To ensure their trades are executed, the most successful searchers increasingly integrate with block builders, the entities responsible for assembling blocks of transactions. This vertical integration concentrates power, giving a small number of players priority access to block space and allowing them to capture a disproportionate share of arbitrage profits.

What can be done

Every market tries to solve the same problem: how do you keep liquidity provision attractive when a subset of traders is systematically better informed?

The honest answer is that you can’t eliminate toxic flow. You manage it and design around it.

Low, Li, and Marsh (2016) have shown that changes in order flow often appear before volatility spikes and liquidity withdrawals. When informed trading intensifies, market conditions tend to deteriorate. Tracking these patterns can provide an early warning that risk is rising.

There are also design responses that try to reduce the value of being first.

  • Dynamic, asymmetric fees that rise when trading appears informed, compensating liquidity providers when risk is highest.
  • External price references or delayed settlement to reduce stale pricing.
  • Batch auctions that execute trades at a single clearing price, reducing the advantage of tiny speed differences.
  • Intent-based architectures and private order flow that keep transactions out of the public mempool.

The punchline

Toxic flow is what happens when the market maker ends up funding the market.
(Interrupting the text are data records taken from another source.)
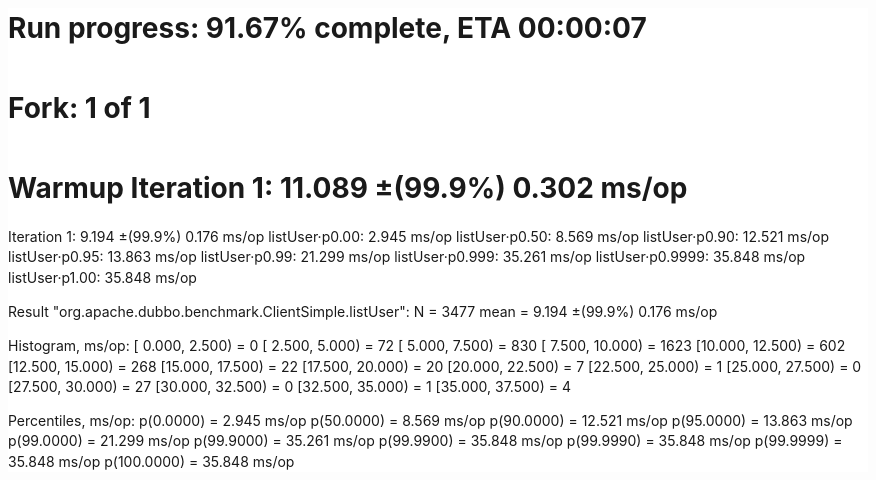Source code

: # Run progress: 91.67% complete, ETA 00:00:07
# Fork: 1 of 1
# Warmup Iteration   1: 11.089 ±(99.9%) 0.302 ms/op
Iteration   1: 9.194 ±(99.9%) 0.176 ms/op
                 listUser·p0.00:   2.945 ms/op
                 listUser·p0.50:   8.569 ms/op
                 listUser·p0.90:   12.521 ms/op
                 listUser·p0.95:   13.863 ms/op
                 listUser·p0.99:   21.299 ms/op
                 listUser·p0.999:  35.261 ms/op
                 listUser·p0.9999: 35.848 ms/op
                 listUser·p1.00:   35.848 ms/op



Result "org.apache.dubbo.benchmark.ClientSimple.listUser":
  N = 3477
  mean =      9.194 ±(99.9%) 0.176 ms/op

  Histogram, ms/op:
    [ 0.000,  2.500) = 0 
    [ 2.500,  5.000) = 72 
    [ 5.000,  7.500) = 830 
    [ 7.500, 10.000) = 1623 
    [10.000, 12.500) = 602 
    [12.500, 15.000) = 268 
    [15.000, 17.500) = 22 
    [17.500, 20.000) = 20 
    [20.000, 22.500) = 7 
    [22.500, 25.000) = 1 
    [25.000, 27.500) = 0 
    [27.500, 30.000) = 27 
    [30.000, 32.500) = 0 
    [32.500, 35.000) = 1 
    [35.000, 37.500) = 4 

  Percentiles, ms/op:
      p(0.0000) =      2.945 ms/op
     p(50.0000) =      8.569 ms/op
     p(90.0000) =     12.521 ms/op
     p(95.0000) =     13.863 ms/op
     p(99.0000) =     21.299 ms/op
     p(99.9000) =     35.261 ms/op
     p(99.9900) =     35.848 ms/op
     p(99.9990) =     35.848 ms/op
     p(99.9999) =     35.848 ms/op
    p(100.0000) =     35.848 ms/op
As Zhu puts it, liquidity will always be used to generate alpha for better-informed traders. The only open question is who pays for it.

It begins with a millisecond advantage on another venue and ends with wider spreads, poorer execution, and liquidity that disappears when it is needed most. In DeFi, the process is especially clear. Value is extracted onchain, block by block, as a direct consequence of how prices are set.

Market making is often framed as a public service, but in reality, it only works when most participants are not trying to beat the price they are offered.

Liquidity is easiest to provide in a market full of people who are simply trying to trade. 

When too many participants know more than the price implies, the shop raises its prices or shuts its doors.